X-ray photoelectron spectroscopy (XPS) analysis was carried out on a Thermo Scientific Escalab 250 instrument using Al Kα source to excite the photoelectrons from the samples. For energy calibration, the C1s was assigned to be 284.5 eV. The XPS spectrum (Fig. S2) of Sn-MCM-41 shows typical doublets for Sn 3d3/2 and 3d5/2 electrons with binding energies of 495.7 and 487.2 eV, respectively, indicating the presence of Sn⁴⁺on the surface.²

Fig. S2. XPS spectrum of Sn element in Sn-MCM-41

Fig. S3. The framework IR spectra of the Si-MCM-41 and Sn-MCM-41 samples

The framework IR spectra of the Si-MCM-41 and Sn-MCM-41 samples was carried out on a Fourier Transform Infrared Spectroscometer (FT-IR, Nicolet 8700). The T–O–T lattice vibration is found to shift to lower wavenumbers for Sn-MCM-41 with increasing tin content.

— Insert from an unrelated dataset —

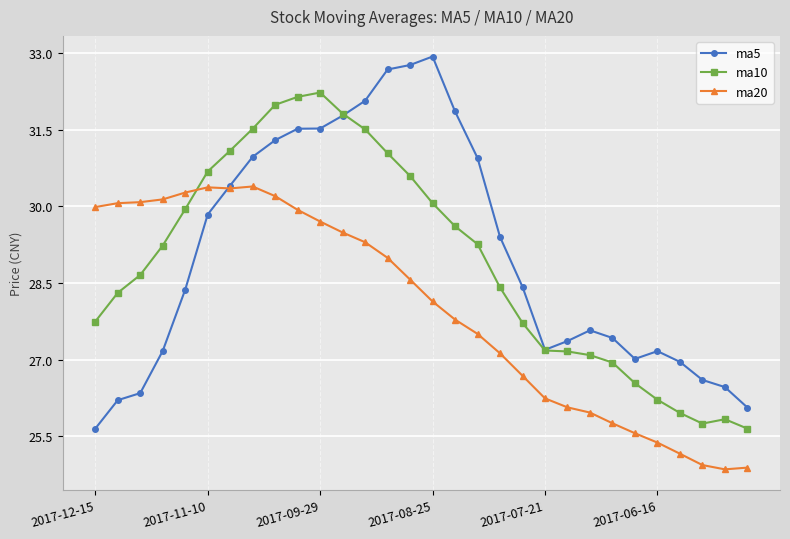

What is the value of the ma10 point at the 17th from the left?

29.6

Nitrogen adsorption/desorption isotherms were measured with a Micromeritics ASAP 2020 analyzer. The surface area was determined using Barrett-Emmet-Taller (BET) method, and the average pore size and pore volume was determined by Barret-Joyner-Halenda (BJH) method. The relative total acid amount was determined by NH₃-TPD method, with the value of Si-MCM-41 assigned as 1.00.

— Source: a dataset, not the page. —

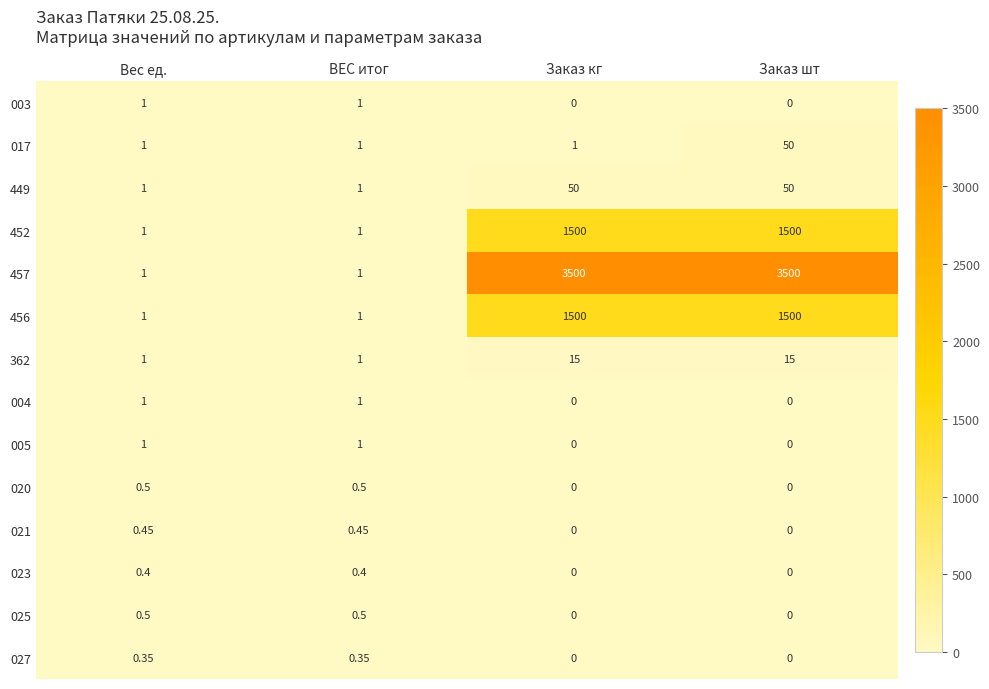

Between ВЕС итог and Заказ кг, which series saw the biggest shift?

457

Fig. S4. N₂ adsorption/desorption isotherms of a) Si-MCM-41, b) Sn-MCM-41(100), c) Sn-MCM-41(50) and d) Sn-MCM-41(25)

Table S2. Textural Properties of the Catalysts

Transmission electron microscopy (TEM) microphotographs were obtained with a X′ PERT PRO electron microscope operating at 200 kV.

Additional References Cited

Chaudhari, K., Das, T. K., Rajmohanan, P. R., Lazar, K., Sivasanker, S., and Chandwadkar, A. J. (1999). J. Catal. 183, 281.

Corma, A., Navarro, M. T., Nemeth, L., and Renz, M. (2001). Chem. Commun. 2190.